It has been almost two years since my father died and I think I’m still coming to terms with the fact that he’s gone. As he lay in the hospital, weak, but conscious and lucid, I hugged him and I said what seemed to be the only words I could articulate at the time: “I’m sorry I wasn’t a better son.”
I don’t know why I spoke those particular words when there were so many other thoughts sprinting through my mind. I had so much I wanted to say, but it was like my roiling emotions choked off anything more articulate and that was all I could get out.
What I wanted to say, or, at least, what I wanted to convey, was that I was sorry I was, in my opinion, a disappointment. I was 36 when my father died and he would have been 72 had he lived long enough to reach his birthday. I was basically half his age and I couldn’t help--can’t help--comparing my life to his when he was my age.
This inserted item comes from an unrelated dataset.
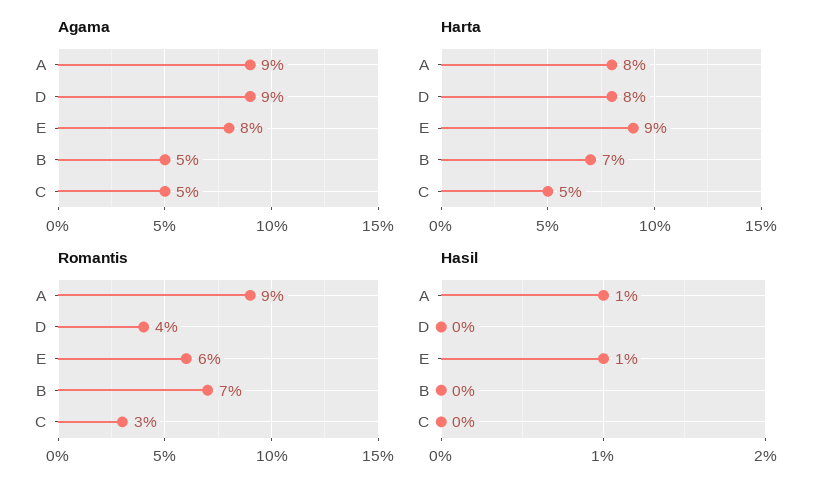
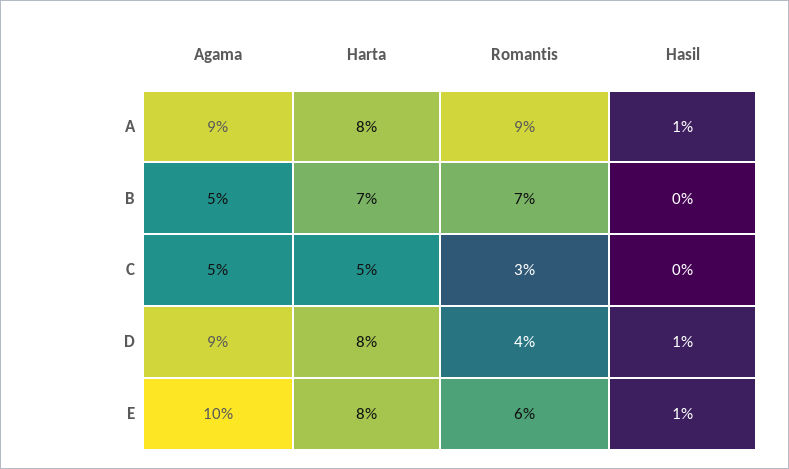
Agama, E: 8 -> 10
Harta, E: 9 -> 8
Hasil, D: 0 -> 1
When my father was 36 he was married, had three kids, a good job. In contrast, at 36 I was (and still am) living in the home in which I grew up, in the same room, with a job I hate and nothing even resembling a social life. And now, almost two years later, at age 38, nothing in my life has changed.
And I think that’s what I was apologizing to my father for. I wasn’t exactly apologizing for any inadequacies I felt as a son, but as a person. I was apologizing for still living at home, and for not having a job, for not trying harder to find a job I actually wanted. I was apologizing for my complacency, my laziness. I was (and still am) sorry that should I ever find myself with children of my own, they will never know their grandfather.
I look at my brother and my sister, both of whom are married with kids of their own. And while their lives aren’t perfect (whose is?), I can’t help feeling a twinge of jealousy. Both of their spouses knew our father for the better part of 15 years. Their kids, my nieces and nephews, got to know their grandfather, not just as small children, but into their teenage years.
Should I ever get married, unless I’ve already met the woman, she will not have had a chance to know my father, and that bothers me, maybe more than it should. My father was the biggest influence in my life. There is so much of him in me (or so little, if you compared our hairlines) and yet I have been unable to attain what he had. I don’t know if I ever will, but I have to try. I owe it to him to keep trying.
My father’s reply, by the way, after I apologized to him, was, “No, no. You’ve been great. You’re great.”